Clipping in
This is Western Coffee—notes on building the creative body. Last time: Attention. The whole series is here. Please share this email; you can sign up free below.
I’ve started riding my road bike again.
This newsletter often studies the relationship between belief and possibility. So here is an interesting case, because a belief whose grasp on me I didn’t fully comprehend—that routine use of this bike was too dangerous—limited my access to something I loved. In the unlitigated logic of trauma, the love could only yield to the fear.
After my last big crash, almost a decade ago, I turned hypervigilant. Every erratic pedestrian, every rut in the battered Brooklyn road, and every lapse in my own attention carried the threat of another slam into the pavement—the threat of more crutches, more surgery, more time away from moving. Each click and clack in my bike’s carbon frame prefigured another sudden severing of the handlebars. Wind and sun and endorphins—nature’s incentives to ride—were never equipped to evade such defenses. The peace I once found in gliding around (and around and around) the Prospect Park loop had gone.
The blow of retreating from that kind of cycling was softened by more time spent in studio and then also Peloton classes, where control over your pedaling resistance makes aerobic training easier and more predictable anyway. I discovered that, free of outdoor perils, I was a handily competitive racer.
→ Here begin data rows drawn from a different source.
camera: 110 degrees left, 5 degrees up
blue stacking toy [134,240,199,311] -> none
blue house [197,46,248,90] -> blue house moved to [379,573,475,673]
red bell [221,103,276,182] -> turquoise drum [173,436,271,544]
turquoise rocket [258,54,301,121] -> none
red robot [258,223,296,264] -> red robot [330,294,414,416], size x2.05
My anatomy and ability to sublimate a certain set of discomforts allowed me, in this little corner of the universe, to excel.
In 2020, I started checking out a blue hunk of steel from the bike-share station on the corner. Rule No. 1 for me in the early pandemic was to get outside every day. It began as a walk around the astroturf field a few blocks away. Then the Citi Bike program reintroduced its electrified models, and I would grab one of those if the dock had one, and soon that was the ritual: an hour’s roaming through Greenpoint or Lower Manhattan, easy and swift. Crucially, this felt so different from riding a skinny, vertiginous road bike that it didn’t activate my old fears; and if it had there was still that greater imperative, of escaping my apartment.
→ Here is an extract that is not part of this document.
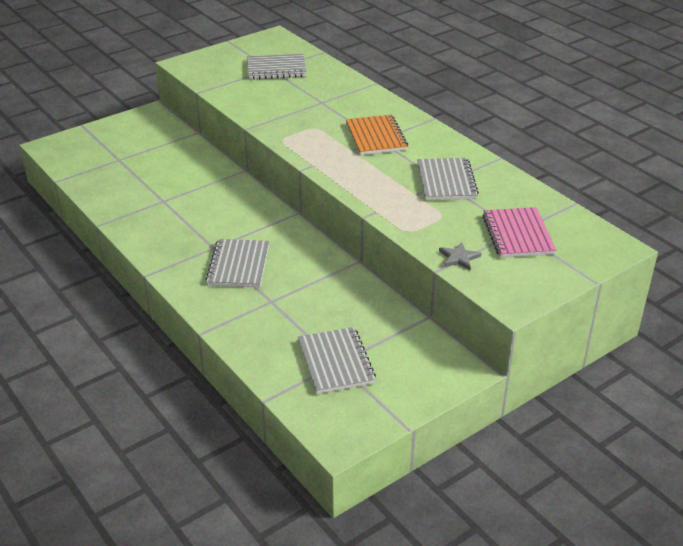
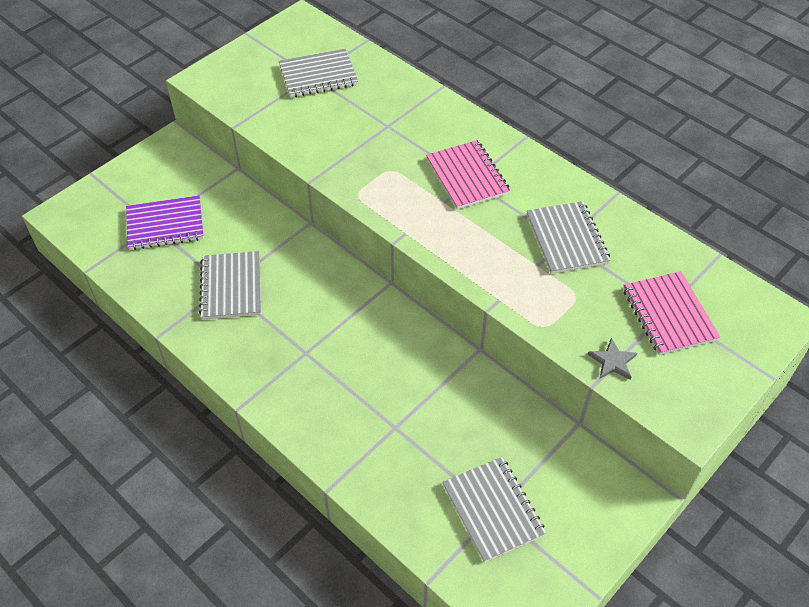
camera: 10 degrees left, 15 degrees up
grey notebook [205,239,270,288] -> grey notebook moved to [199,251,261,320]
orange notebook [346,115,408,155] -> pink notebook [426,140,510,210]
none -> purple notebook [126,196,204,250]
I’d started writing and posting, on Instagram, “episode descriptions“ of my days, as if they were installments of a TV show. Season 1, Episode 39, sometime in April, reflects the emotional heft of this daily expedition:
An airplane—one—flies over the house. The ants invade the kitchen tree. Michael rides an electric bike through the masked and blooming city that has become his deep home and wonders what will fill its silences.
For my birthday that June I bought an electric bike of my own, a sleekly muscular VanMoof, which is the equivalent of a ’70s Alfa Romeo in sex appeal (high) and reliability (no). It’s been my main, if flaky, mode of getting around for three seasons a year since. And it brought on a kind of boil-the-frog situation: Without noticing, I became a confident road rider again, bulwarked by the machine.
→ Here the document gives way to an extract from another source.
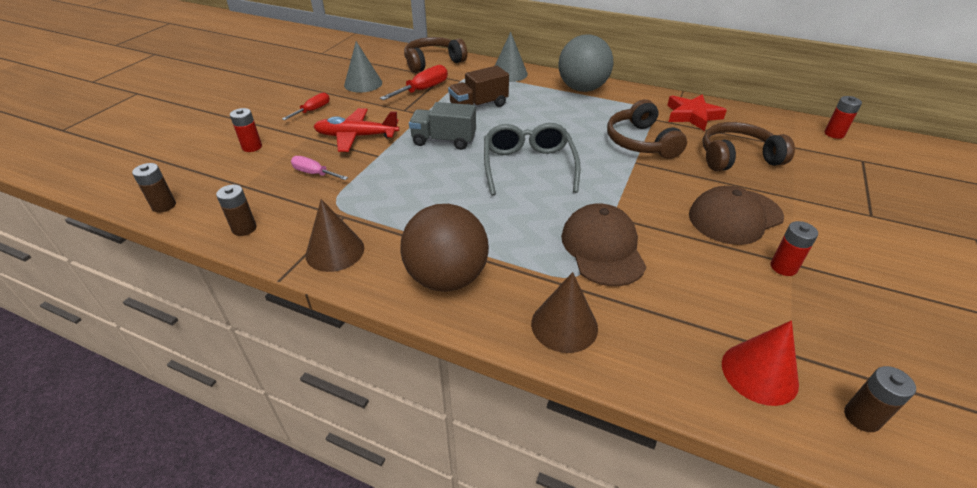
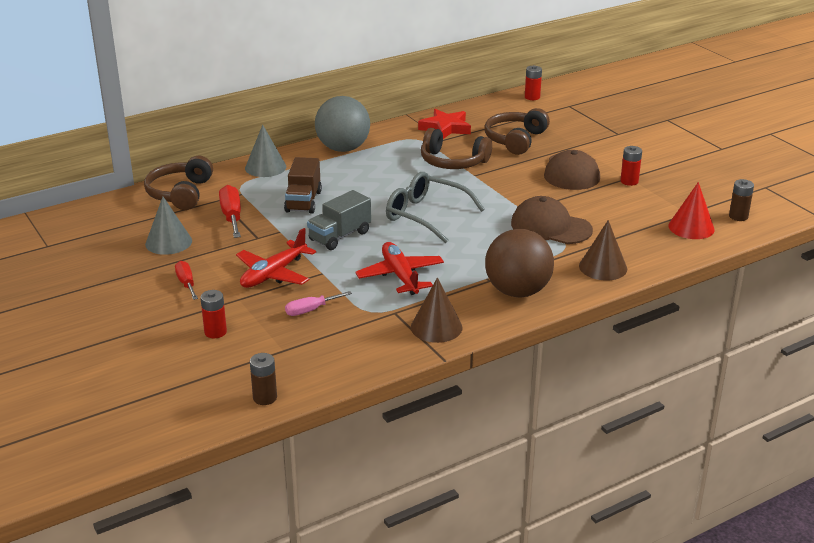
camera: 55 degrees left, 10 degrees down
brown battery [216,185,257,236] -> none
none -> red plane [355,242,444,295]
Last month, feeling the need to make my triathlon training more realistic, I took the old road bike in for a tune-up and new tires and placed it back into service. It’s a beauty, a platonic reduction. I had it for mere weeks before that 2013 crash, and it’s been ghosting around the apartment since, defending its existence against my relentless edit. Clipping my shoes into the pedals the other day for my first ride took several tries. Then I found myself restored to the earliest joy of this act, the reason I became an athlete at all—the sensation of becoming airborne by your own power, of unlatching from the earth. I knew this joy could be lost, or lost track of, or something in between; finding it again has been an unexpected gift.